Posterior Mean Alpha0:  -5.90780793584607
Posterior Mean Alpha1:  -0.16520765681015462
Posterior Mean Alpha2:  9.965230118902843
Max X1:  1.0
Min X2:  0.0
Minimized Variance in Data:  0.0023042141517580373


# Minimize the Variance

Using the posterior means obtained above for `alpha0`, `alpha1`, and `alpha2`, the equation for variance is:

`variance = pm.math.exp(-5.907 - 0.166 * x1 + 9.964 * x2)`

## Theoretical Answer
Based on this, the more negative the exponent, the lower the variance.

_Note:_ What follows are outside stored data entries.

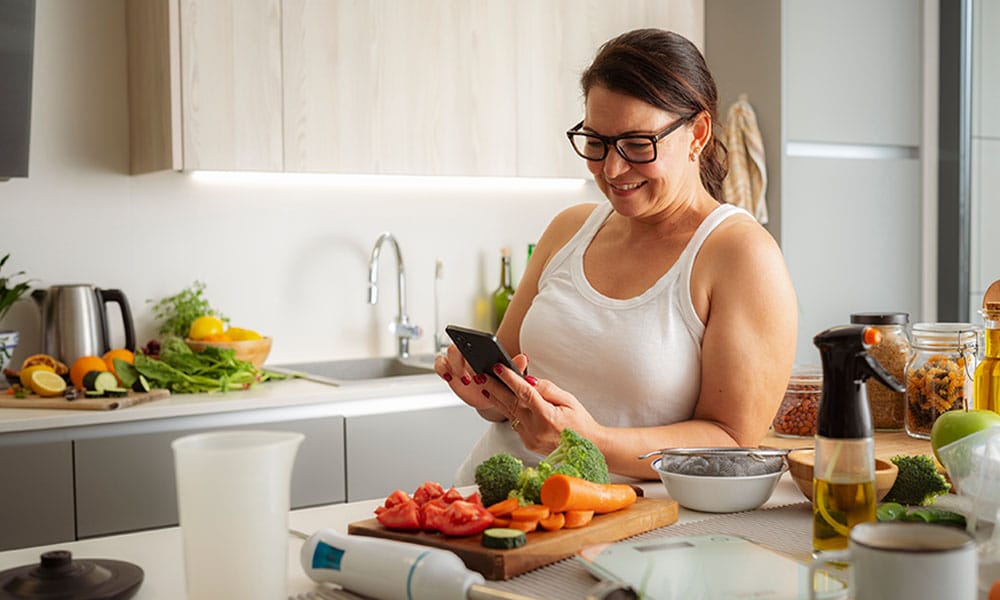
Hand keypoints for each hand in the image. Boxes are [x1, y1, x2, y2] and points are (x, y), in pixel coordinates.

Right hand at [434, 344, 527, 417]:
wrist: (492, 396)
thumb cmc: (500, 382)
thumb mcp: (509, 376)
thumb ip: (515, 366)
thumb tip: (524, 358)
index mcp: (480, 350)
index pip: (472, 340)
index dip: (470, 342)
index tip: (475, 350)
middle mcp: (466, 354)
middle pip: (455, 348)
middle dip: (460, 359)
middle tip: (472, 374)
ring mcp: (455, 363)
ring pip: (445, 355)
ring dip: (452, 366)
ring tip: (465, 379)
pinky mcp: (448, 372)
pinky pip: (439, 366)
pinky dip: (441, 369)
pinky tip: (449, 377)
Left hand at [488, 361, 603, 454]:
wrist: (590, 448)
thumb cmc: (581, 423)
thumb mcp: (569, 400)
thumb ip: (548, 389)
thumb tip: (529, 380)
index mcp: (548, 417)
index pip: (524, 393)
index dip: (510, 379)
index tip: (499, 367)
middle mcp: (536, 429)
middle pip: (510, 403)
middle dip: (494, 387)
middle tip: (481, 375)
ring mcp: (530, 438)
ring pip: (509, 413)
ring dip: (496, 398)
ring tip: (484, 385)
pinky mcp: (528, 443)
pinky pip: (514, 423)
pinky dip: (508, 410)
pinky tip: (500, 400)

In other words, as the the exponent tends toward negative infinity (`-∞`), the variance tends toward `0`. Since the `x1` coefficient is negative, the value of `x1` that contributes to reducing the variance the most is the largest possible `x1` value (the larger the value subtracted, the more negative the exponent). Since the `x2` coefficent is positive, the value of `x2` that contributes to lowering the variance most is the smallest possible `x2` value. Based on this, the `(x1, x2)` pair that (theoretically) mimizes variance is `(∞, -∞)`.

## If Bounded By Values in Data (Just for Fun)
Just for fun, the maximum `x1` value in the data 1.0 and the minmum `x2` value is `0.0`. If constrained by these values (which we are theroetically not constrined by), the variance for `[1.0, 0.0]` would be `0.002305`.